__Work request__
List every line of the data below that contains the string "кампанентаў".

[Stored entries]
········

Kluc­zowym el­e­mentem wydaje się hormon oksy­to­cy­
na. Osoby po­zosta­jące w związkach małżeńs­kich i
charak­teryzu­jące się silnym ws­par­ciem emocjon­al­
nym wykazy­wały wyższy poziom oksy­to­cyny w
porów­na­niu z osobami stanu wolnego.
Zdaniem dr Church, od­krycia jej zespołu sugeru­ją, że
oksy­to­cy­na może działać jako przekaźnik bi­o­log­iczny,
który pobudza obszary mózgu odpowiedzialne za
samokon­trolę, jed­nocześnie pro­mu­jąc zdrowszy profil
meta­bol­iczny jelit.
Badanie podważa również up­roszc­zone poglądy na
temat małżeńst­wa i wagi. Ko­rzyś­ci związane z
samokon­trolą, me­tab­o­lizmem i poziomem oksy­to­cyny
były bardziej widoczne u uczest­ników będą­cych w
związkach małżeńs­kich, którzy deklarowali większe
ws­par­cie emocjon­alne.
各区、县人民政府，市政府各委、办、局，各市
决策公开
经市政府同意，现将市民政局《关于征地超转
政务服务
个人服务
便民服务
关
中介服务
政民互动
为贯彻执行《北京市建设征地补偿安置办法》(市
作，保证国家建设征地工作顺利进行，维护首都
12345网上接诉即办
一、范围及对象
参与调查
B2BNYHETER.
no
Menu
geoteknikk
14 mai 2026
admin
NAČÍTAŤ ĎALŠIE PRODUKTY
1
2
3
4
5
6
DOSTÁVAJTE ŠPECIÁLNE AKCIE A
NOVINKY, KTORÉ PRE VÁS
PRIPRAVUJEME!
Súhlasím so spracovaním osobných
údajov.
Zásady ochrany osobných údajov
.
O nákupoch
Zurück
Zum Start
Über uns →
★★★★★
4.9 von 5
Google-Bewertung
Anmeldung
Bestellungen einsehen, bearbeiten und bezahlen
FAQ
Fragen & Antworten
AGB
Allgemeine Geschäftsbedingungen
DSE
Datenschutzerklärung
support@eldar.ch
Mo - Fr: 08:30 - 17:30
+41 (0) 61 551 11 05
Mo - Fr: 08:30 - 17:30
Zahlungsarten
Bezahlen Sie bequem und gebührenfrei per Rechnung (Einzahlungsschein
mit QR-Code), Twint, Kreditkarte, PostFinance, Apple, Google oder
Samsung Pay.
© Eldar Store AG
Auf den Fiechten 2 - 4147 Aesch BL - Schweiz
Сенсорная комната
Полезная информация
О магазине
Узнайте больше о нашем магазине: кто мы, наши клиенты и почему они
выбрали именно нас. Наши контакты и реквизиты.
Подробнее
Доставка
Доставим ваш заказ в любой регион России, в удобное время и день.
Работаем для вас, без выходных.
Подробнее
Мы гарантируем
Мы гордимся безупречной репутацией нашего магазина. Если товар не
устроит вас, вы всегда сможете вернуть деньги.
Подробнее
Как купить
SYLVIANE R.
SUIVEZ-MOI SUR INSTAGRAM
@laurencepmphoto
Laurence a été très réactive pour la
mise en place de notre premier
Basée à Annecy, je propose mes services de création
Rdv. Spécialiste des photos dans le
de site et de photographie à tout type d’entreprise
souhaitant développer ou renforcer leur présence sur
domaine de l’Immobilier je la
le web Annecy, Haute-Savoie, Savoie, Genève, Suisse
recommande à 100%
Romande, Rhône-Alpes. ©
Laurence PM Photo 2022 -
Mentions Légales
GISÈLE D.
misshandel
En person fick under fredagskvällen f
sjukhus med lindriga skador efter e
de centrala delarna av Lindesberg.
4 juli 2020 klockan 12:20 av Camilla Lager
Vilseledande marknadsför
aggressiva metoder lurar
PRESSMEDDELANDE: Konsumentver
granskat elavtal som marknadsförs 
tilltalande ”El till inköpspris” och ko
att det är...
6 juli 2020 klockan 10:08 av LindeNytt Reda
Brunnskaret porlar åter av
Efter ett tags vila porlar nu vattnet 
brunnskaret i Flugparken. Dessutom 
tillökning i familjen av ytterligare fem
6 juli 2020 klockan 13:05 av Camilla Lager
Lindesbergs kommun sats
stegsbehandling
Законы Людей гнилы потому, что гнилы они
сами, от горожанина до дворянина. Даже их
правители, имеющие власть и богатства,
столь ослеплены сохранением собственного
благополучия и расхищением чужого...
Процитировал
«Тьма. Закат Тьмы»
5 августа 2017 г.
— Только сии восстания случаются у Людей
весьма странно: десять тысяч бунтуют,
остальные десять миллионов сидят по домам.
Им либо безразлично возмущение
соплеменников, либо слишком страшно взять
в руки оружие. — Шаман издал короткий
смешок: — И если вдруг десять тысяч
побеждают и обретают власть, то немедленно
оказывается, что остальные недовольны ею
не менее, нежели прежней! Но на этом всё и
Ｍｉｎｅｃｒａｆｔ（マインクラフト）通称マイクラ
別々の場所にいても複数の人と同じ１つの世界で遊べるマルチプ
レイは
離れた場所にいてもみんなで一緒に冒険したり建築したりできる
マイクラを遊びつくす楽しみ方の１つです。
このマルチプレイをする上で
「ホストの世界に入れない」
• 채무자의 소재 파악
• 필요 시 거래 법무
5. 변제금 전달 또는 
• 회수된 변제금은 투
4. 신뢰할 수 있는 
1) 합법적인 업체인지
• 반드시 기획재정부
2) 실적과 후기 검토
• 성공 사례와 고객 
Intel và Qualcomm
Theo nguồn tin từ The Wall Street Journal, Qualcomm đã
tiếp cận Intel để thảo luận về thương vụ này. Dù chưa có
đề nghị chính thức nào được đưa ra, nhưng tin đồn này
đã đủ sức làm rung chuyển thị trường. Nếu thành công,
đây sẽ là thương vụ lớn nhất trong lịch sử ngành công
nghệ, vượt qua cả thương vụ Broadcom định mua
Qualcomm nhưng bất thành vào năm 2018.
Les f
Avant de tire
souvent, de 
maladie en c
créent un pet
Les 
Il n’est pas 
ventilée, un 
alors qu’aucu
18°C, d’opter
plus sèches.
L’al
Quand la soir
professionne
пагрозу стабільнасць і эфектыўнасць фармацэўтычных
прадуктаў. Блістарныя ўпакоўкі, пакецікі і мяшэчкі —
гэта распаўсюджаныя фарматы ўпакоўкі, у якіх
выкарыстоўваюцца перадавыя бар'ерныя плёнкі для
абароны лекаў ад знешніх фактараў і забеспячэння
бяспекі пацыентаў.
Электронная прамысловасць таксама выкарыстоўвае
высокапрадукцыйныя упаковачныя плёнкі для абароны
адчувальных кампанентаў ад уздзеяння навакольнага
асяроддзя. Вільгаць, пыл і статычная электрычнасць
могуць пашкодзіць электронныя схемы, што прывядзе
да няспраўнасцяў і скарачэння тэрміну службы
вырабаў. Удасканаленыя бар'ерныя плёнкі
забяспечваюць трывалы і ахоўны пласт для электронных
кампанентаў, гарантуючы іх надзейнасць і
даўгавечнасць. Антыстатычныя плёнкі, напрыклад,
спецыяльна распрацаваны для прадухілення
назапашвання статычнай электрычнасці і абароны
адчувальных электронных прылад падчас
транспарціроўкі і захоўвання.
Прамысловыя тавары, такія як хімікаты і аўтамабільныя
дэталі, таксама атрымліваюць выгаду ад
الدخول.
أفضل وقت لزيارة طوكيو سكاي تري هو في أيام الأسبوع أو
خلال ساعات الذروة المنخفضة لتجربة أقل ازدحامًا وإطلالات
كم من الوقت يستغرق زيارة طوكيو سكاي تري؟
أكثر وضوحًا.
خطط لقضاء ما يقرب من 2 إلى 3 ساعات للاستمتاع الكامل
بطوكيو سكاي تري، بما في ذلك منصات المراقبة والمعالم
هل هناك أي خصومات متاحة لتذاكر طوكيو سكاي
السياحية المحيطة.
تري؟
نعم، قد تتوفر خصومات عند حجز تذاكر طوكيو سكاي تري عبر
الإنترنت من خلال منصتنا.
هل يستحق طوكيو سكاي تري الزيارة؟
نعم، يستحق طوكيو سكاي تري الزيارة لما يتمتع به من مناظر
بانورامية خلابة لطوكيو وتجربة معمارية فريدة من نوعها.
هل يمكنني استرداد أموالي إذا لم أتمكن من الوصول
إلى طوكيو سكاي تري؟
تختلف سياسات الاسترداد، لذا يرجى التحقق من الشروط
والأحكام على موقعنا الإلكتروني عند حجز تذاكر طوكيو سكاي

········

__Exercise answer__
адчувальных кампанентаў ад уздзеяння навакольнага
кампанентаў, гарантуючы іх надзейнасць і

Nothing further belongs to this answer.